— Start of RECORDS FOR THE EXERCISE —
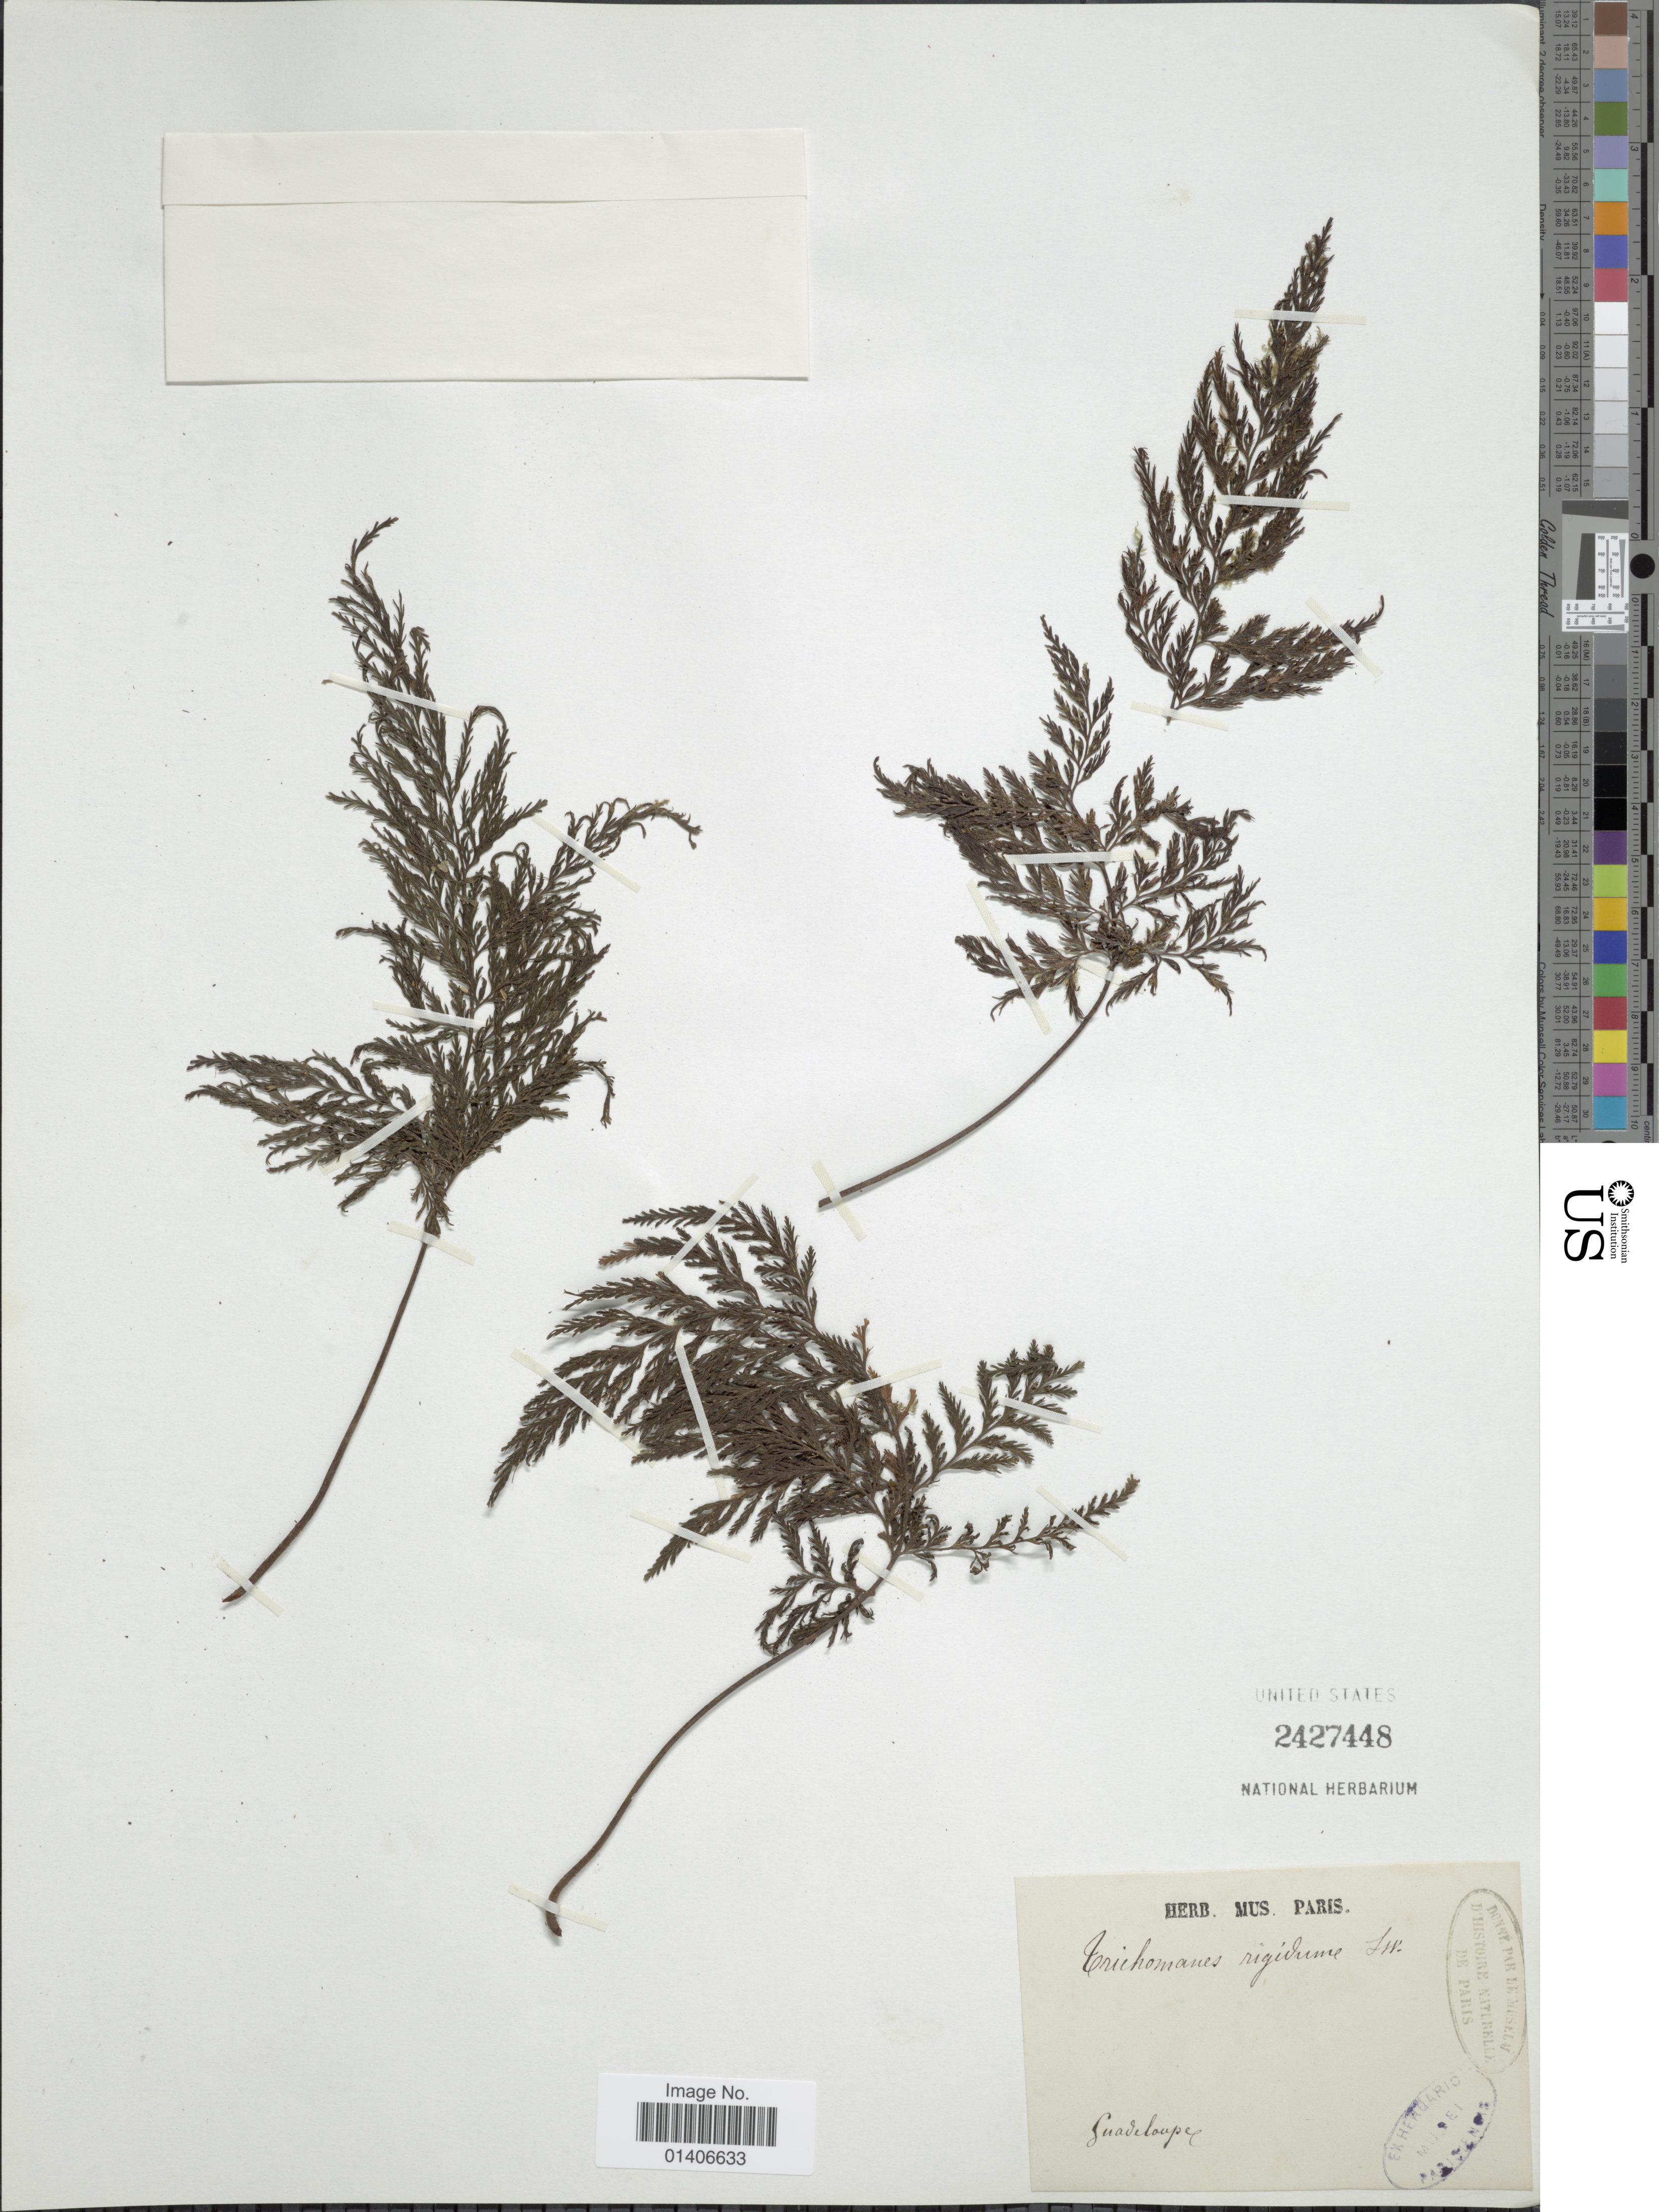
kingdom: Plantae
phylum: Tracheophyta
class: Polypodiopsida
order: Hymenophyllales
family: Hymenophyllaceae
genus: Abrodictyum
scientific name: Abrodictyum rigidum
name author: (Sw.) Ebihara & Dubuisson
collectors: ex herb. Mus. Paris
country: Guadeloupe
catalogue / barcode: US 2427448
— End of RECORDS FOR THE EXERCISE —
◆ DIRECTIONS ◆
Write out the lines above as a JSON list of strings, with one string per line and no blank lines. Omit the pictures.

◆ RESPONSE ◆
[
  "kingdom: Plantae",
  "phylum: Tracheophyta",
  "class: Polypodiopsida",
  "order: Hymenophyllales",
  "family: Hymenophyllaceae",
  "genus: Abrodictyum",
  "scientific name: Abrodictyum rigidum",
  "name author: (Sw.) Ebihara & Dubuisson",
  "collectors: ex herb. Mus. Paris",
  "country: Guadeloupe",
  "catalogue / barcode: US 2427448"
]